Penggunaan “langgam Jawa” dalam tilawah al-Quran saat
Peringatan Isra’ dan Mi’raj Nabi Muhammad saw. 17 Mei 2015 lalu di Istana
Negara telah menimbulkan berbagai reaksi dari umat Islam. Sebenarnya ada yang
sangat berbahaya di balik itu. Itulah ide yang mendasari permintaan sang
Menteri Agama untuk menggunakan “langgam Jawa” itu. Sebelumnya, ide membangun
“Islam Indonesia” atau “Islam Nusantara” pernah dilontarkan pula oleh beberapa tokoh
dan intelektual di negeri ini.
Ide ini muncul sebagai reaksi terhadap wajah buruk Timur
Tengah yang selalu diwarnai dengan konflik berkepanjangan akibat perang
saudara. Padahal Timur Tengah berpenduduk mayoritas Muslim dan menjadi pusat
agama Islam. Dari sanalah Islam disebarluaskan ke seluruh dunia, termasuk ke
Nusantara ini. Karena itu menurut sebagian kalangan, Timur Tengah tidak pantas
menjadi kiblat keberislaman kaum Muslim.
Maka dari itu, “Islam Indonesia” dinilai lebih baik daripada
“Islam Timur Tengah”. Salah satu faktornya, menurut mereka, karena Indonesia
sudah memiliki komitmen kebangsaan (nasionalisme) dalam menghadapi konflik,
baik internal maupun eksternal. Adapun di Timur Tengah, penggabungan agama
dengan nasionalisme sangat sulit diwujudkan.

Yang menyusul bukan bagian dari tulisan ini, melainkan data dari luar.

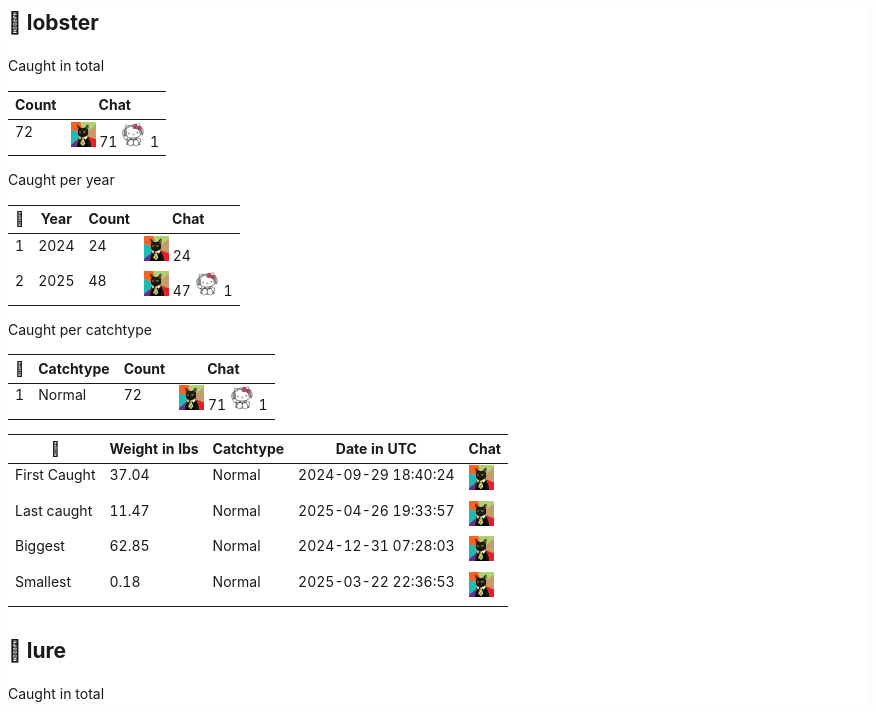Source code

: ## 🦞 lobster
Caught in total

| Count | Chat |
|-------|-------|
| 72 | ![omie](https://raw.githubusercontent.com/blableblup/gofish/main/images/players/omie.png) 71 ![vaiastol](https://raw.githubusercontent.com/blableblup/gofish/main/images/players/vaiastol.png) 1 |

Caught per year

| 🦞 | Year | Count | Chat |
|-------|-------|-------|-------|
| 1 | 2024 | 24 | ![omie](https://raw.githubusercontent.com/blableblup/gofish/main/images/players/omie.png) 24 |
| 2 | 2025 | 48 | ![omie](https://raw.githubusercontent.com/blableblup/gofish/main/images/players/omie.png) 47 ![vaiastol](https://raw.githubusercontent.com/blableblup/gofish/main/images/players/vaiastol.png) 1 |

Caught per catchtype

| 🦞 | Catchtype | Count | Chat |
|-------|-------|-------|-------|
| 1 | Normal | 72 | ![omie](https://raw.githubusercontent.com/blableblup/gofish/main/images/players/omie.png) 71 ![vaiastol](https://raw.githubusercontent.com/blableblup/gofish/main/images/players/vaiastol.png) 1 |

| 🦞 | Weight in lbs | Catchtype | Date in UTC | Chat |
|-------|-------|-------|-------|-------|
| First Caught | 37.04 | Normal | 2024-09-29 18:40:24 | ![omie](https://raw.githubusercontent.com/blableblup/gofish/main/images/players/omie.png) |
| Last caught | 11.47 | Normal | 2025-04-26 19:33:57 | ![omie](https://raw.githubusercontent.com/blableblup/gofish/main/images/players/omie.png) |
| Biggest | 62.85 | Normal | 2024-12-31 07:28:03 | ![omie](https://raw.githubusercontent.com/blableblup/gofish/main/images/players/omie.png) |
| Smallest | 0.18 | Normal | 2025-03-22 22:36:53 | ![omie](https://raw.githubusercontent.com/blableblup/gofish/main/images/players/omie.png) |

## 🎏 lure
Caught in total

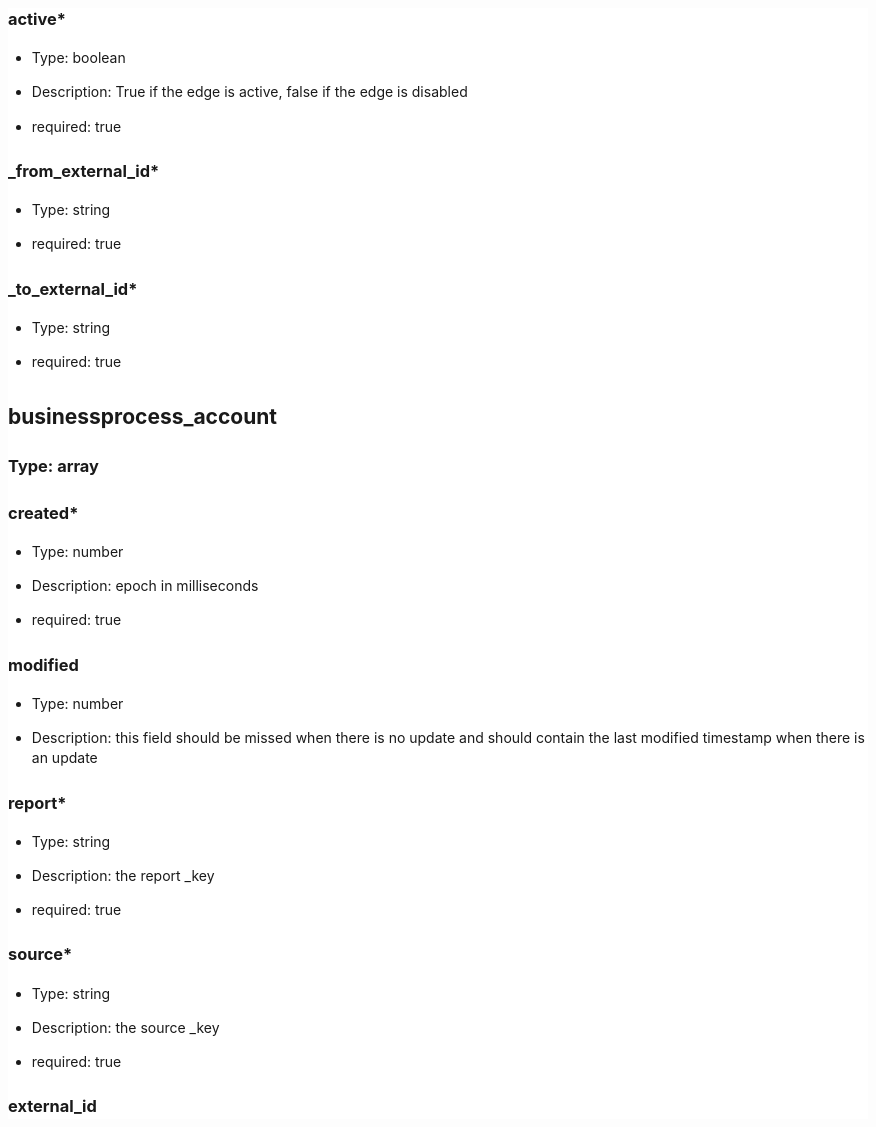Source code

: ### active* 

* Type: boolean 

* Description: True if the edge is active, false if the edge is disabled 

* required: true 

### _from_external_id* 

* Type: string 

* required: true 

### _to_external_id* 

* Type: string 

* required: true 

## businessprocess_account 

### Type: array 

### created* 

* Type: number 

* Description: epoch in milliseconds 

* required: true 

### modified 

* Type: number 

* Description: this field should be missed when there is no update and should contain the last modified timestamp when there is an update  

### report* 

* Type: string 

* Description: the report _key 

* required: true 

### source* 

* Type: string 

* Description: the source _key 

* required: true 

### external_id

Lebih lanjut menurut mereka, Indonesia seharusnya bisa
menjadi pusat pemikiran Islam. Pasalnya, Islam di Indonesia lebih moderat dan
bisa diterima oleh banyak pihak. Wapres Jusuf Kalla dalam sambutannya di
Kongres Umat Islam Indonesia (KUII) VI di Pagelaran Keraton Yogyakarta, Senin
(09/02) menyerukan agar Islam di Indonesia mampu menjadi teladan dan rujukan
bagi peradaban dunia.
Islam Hanya Satu
Islam dengan berbagai labelnya seperti “Islam Indonesia”
atau “Islam Timur Tengah” sebenarnya sama dengan istilah “Islam Radikal”,
“Islam Militan”, “Islam Moderat” atau yang lain. Pengkotak-kotakan seperti ini
sebenarnya murni merupakan bagian dari strategi Barat untuk menghancurkan
Islam. Ini sebagaimana yang dituangkan dalam dokumen Rand Corporation. Strategi
penghancuran ini dibangun dengan dasar falsafah “devide et impera” atau politik
pecah-belah. Begitulah bahaya di balik ide ini.

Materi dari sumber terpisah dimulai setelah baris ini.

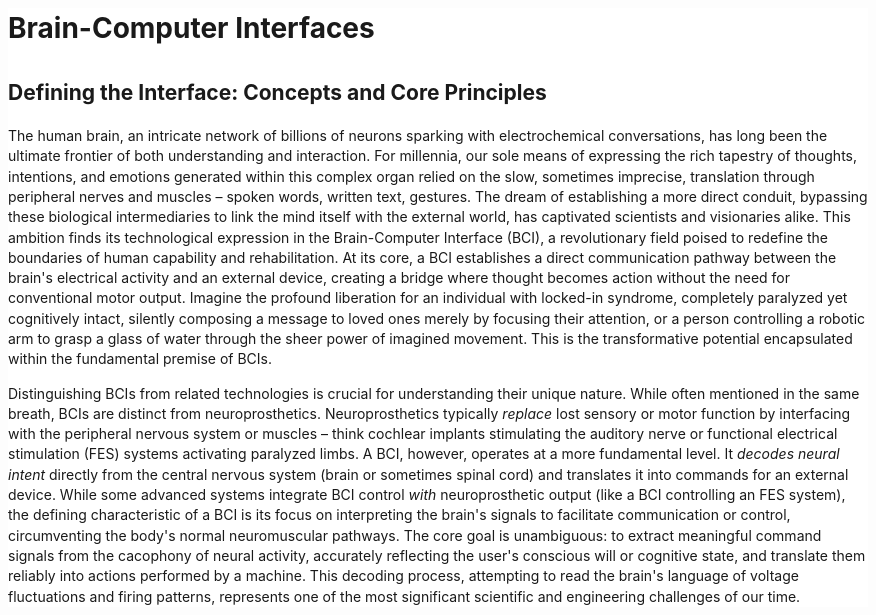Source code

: 
# Brain-Computer Interfaces

## Defining the Interface: Concepts and Core Principles

The human brain, an intricate network of billions of neurons sparking with electrochemical conversations, has long been the ultimate frontier of both understanding and interaction. For millennia, our sole means of expressing the rich tapestry of thoughts, intentions, and emotions generated within this complex organ relied on the slow, sometimes imprecise, translation through peripheral nerves and muscles – spoken words, written text, gestures. The dream of establishing a more direct conduit, bypassing these biological intermediaries to link the mind itself with the external world, has captivated scientists and visionaries alike. This ambition finds its technological expression in the Brain-Computer Interface (BCI), a revolutionary field poised to redefine the boundaries of human capability and rehabilitation. At its core, a BCI establishes a direct communication pathway between the brain's electrical activity and an external device, creating a bridge where thought becomes action without the need for conventional motor output. Imagine the profound liberation for an individual with locked-in syndrome, completely paralyzed yet cognitively intact, silently composing a message to loved ones merely by focusing their attention, or a person controlling a robotic arm to grasp a glass of water through the sheer power of imagined movement. This is the transformative potential encapsulated within the fundamental premise of BCIs.

Distinguishing BCIs from related technologies is crucial for understanding their unique nature. While often mentioned in the same breath, BCIs are distinct from neuroprosthetics. Neuroprosthetics typically *replace* lost sensory or motor function by interfacing with the peripheral nervous system or muscles – think cochlear implants stimulating the auditory nerve or functional electrical stimulation (FES) systems activating paralyzed limbs. A BCI, however, operates at a more fundamental level. It *decodes neural intent* directly from the central nervous system (brain or sometimes spinal cord) and translates it into commands for an external device. While some advanced systems integrate BCI control *with* neuroprosthetic output (like a BCI controlling an FES system), the defining characteristic of a BCI is its focus on interpreting the brain's signals to facilitate communication or control, circumventing the body's normal neuromuscular pathways. The core goal is unambiguous: to extract meaningful command signals from the cacophony of neural activity, accurately reflecting the user's conscious will or cognitive state, and translate them reliably into actions performed by a machine. This decoding process, attempting to read the brain's language of voltage fluctuations and firing patterns, represents one of the most significant scientific and engineering challenges of our time.
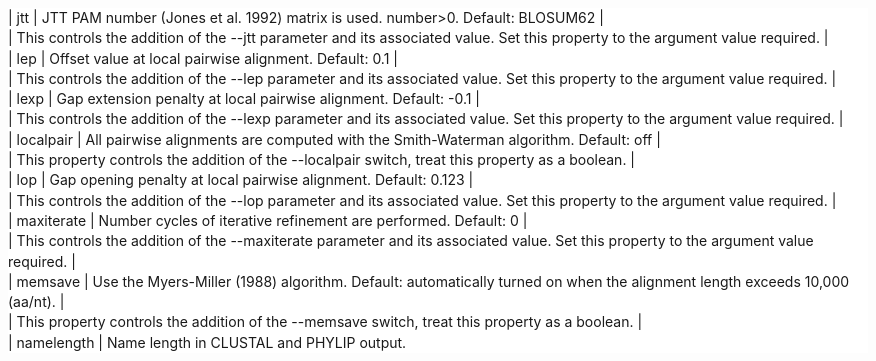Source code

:  |  jtt
 |      JTT PAM number (Jones et al. 1992) matrix is used. number>0. Default: BLOSUM62
 |      
 |      This controls the addition of the --jtt parameter and its associated value.  Set this property to the argument value required.
 |  
 |  lep
 |      Offset value at local pairwise alignment. Default: 0.1
 |      
 |      This controls the addition of the --lep parameter and its associated value.  Set this property to the argument value required.
 |  
 |  lexp
 |      Gap extension penalty at local pairwise alignment. Default: -0.1
 |      
 |      This controls the addition of the --lexp parameter and its associated value.  Set this property to the argument value required.
 |  
 |  localpair
 |      All pairwise alignments are computed with the Smith-Waterman algorithm. Default: off
 |      
 |      This property controls the addition of the --localpair switch, treat this property as a boolean.
 |  
 |  lop
 |      Gap opening penalty at local pairwise alignment. Default: 0.123
 |      
 |      This controls the addition of the --lop parameter and its associated value.  Set this property to the argument value required.
 |  
 |  maxiterate
 |      Number cycles of iterative refinement are performed. Default: 0
 |      
 |      This controls the addition of the --maxiterate parameter and its associated value.  Set this property to the argument value required.
 |  
 |  memsave
 |      Use the Myers-Miller (1988) algorithm. Default: automatically turned on when the alignment length exceeds 10,000 (aa/nt).
 |      
 |      This property controls the addition of the --memsave switch, treat this property as a boolean.
 |  
 |  namelength
 |      Name length in CLUSTAL and PHYLIP output.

Selain itu, semangat “Islam Indonesia” yang lahir dari
sentimen nasionalisme jelas berbahaya. Nabi saw. sendiri menyebut sentimen
nasionalisme itu sebagai “muntinah” [barang yang busuk]. Apalagi ide
“Islam Indonesia” atau “Islam Turki” telah didesain dan dimanfaatkan oleh
Amerika dan negara kafir penjajah untuk melepaskan umat Islam dari Islam yang
sesungguhnya. Ini bagian dari penyesatan politik dan pemikiran yang jelas
berbahaya.
Padahal Islam itu satu. Allah SWT berfirman:
]إنَّ هَذِهِ أُمَّتُكُمْ أُمَّةً وَاحِدَةً وَأَنَا رَبُّكُمْ
فَاتَّقُوْنِ[
Sesungguhnya umat [agama] kalian ini adalah umat [agama]
yang satu. Aku adalah Tuhan kalian. Karena itu takutlah kalian kepada-Ku (TQS
al-Mu’minun [23]: 52).
]إنَّ هَذِهِ أُمَّتُكُمْ أُمَّةً وَاحِدَةً وَأَنَا رَبُّكُمْ
فَاعْبُدُونِ[
Sesungguhnya umat [agama] kalian ini adalah umat [agama]
yang satu. Aku adalah Tuhan kalian. Karena itu sembahlah Aku (TQS
al-Anbiya’ [21]: 92).
Kata “ummat” di dalam kedua nash ini diartikan oleh para
mufassir dengan agama (millah). Maknanya jelas, yakni agama kita, Islam, itu
satu; tidak berbilang, tidak boleh dibuat berbilang, dan tidak boleh dilabeli
dengan label tertentu. Kata “ummat” itu juga bisa diartikan secara harfiahnya,
yaitu umat. Karena itu Islam adalah satu. Umat Islam juga satu. Tidak ada
“Islam Indonesia”, “Islam Turki”, atau “Islam Arab”. Umat Islam pun hanya satu.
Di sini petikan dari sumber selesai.